En 68, comme beaucoup, j’ai suivi l’enseignement de celui qui n’était pas Michel, mais « Seb ».

Frénésie intellectuelle et contacts avec l’agriculture, premier contact avec Monsieur Hénin, annonçant l’intervention de Seb. A l’époque, il y avait une petite guerre entre les « zooteux » et l’agriculture, à savoir qui aurait le plus d’étudiants !

   

La première année était une entreprise de séduction !

   

Dans cet amphi Tisserand, avec une veille paillasse en bois, et le tableau noir, arrive donc Seb.

   

«Je m’appelle Michel SEBILLOTTE, ça s’écrit avec 2 L, 2 T et sans accent !.... », le tout énoncé sur un ton sec qui ne prêtait pas à la rigolade. Plutôt négatif…cet homme là aurait-il mauvais caractère ? L’avenir a montré que non.

    

Deuxième souvenir d’étudiant, le profil cultural à Palaiseau.

C’est l’automne, les étudiants sont juste remis de la fête de la veille (tous les jours étaient fête…), un jour d’octobre sur le terrain, pluvieux, venteux, avec un froid de canard. On arrive la mine réjouie avec de petites chaussures, il commence à pleuvoir.  On voit notre ami Seb qui commence à enfiler un collant, un pantalon, un ciré, un chapeau et met en place le décorum : un soufflet, un couteau.

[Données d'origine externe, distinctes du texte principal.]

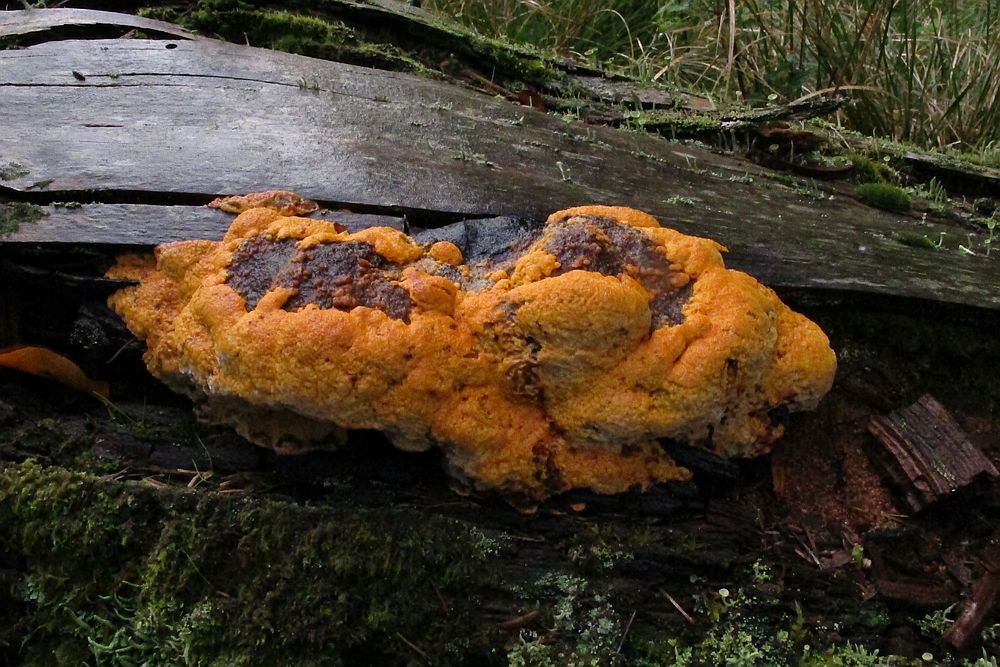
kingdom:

Il  nous prévient, l’œil goguenard : « on ne rentrera que lorsqu’il sera tombé 10 millimètres de pluie ! ».

Il est tombé plus de 10 millimètres de pluie… depuis, je sais exactement ce que cela peut représenter !

   

Un troisième point, les maximes de son enseignement.

- être à l’agro, c’est n’avoir pas pu faire l’X…

- seuls les échecs sont féconds… cela aide à tirer le positif des difficultés, mais à l’époque, en tant qu’étudiants, nous avions vite transformé en « seuls les chèques sont féconds ! »

- l’enseignement de Bachelard et sa « formation à l’esprit scientifique », qu’il nous fallait lire ;

- les agriculteurs ont de bonnes raisons de faire ce qu’ils font…

   

Un souvenir plus personnel lors de l’étude sur la monoculture du maïsen Béarn, avec Seb et Hub (Manichon). Hubert Manichon nous accompagnait sur le terrain en « coaching rapproché » et menait le branle-bas pour mettre en forme les observations qu’il fallait lui présenter : les stars du profil cultural, les fameuses mottes delta sont arrivées ici !

    

Il a été présent tout au long de ma vie professionnelle (1970-2008) avec cinq temps forts de rencontres :

- avec la relance agronomique où j’ai repris « une couche » de connaissances : un vivier et une communauté d’agronomes pour observer, penser, comprendre, agir.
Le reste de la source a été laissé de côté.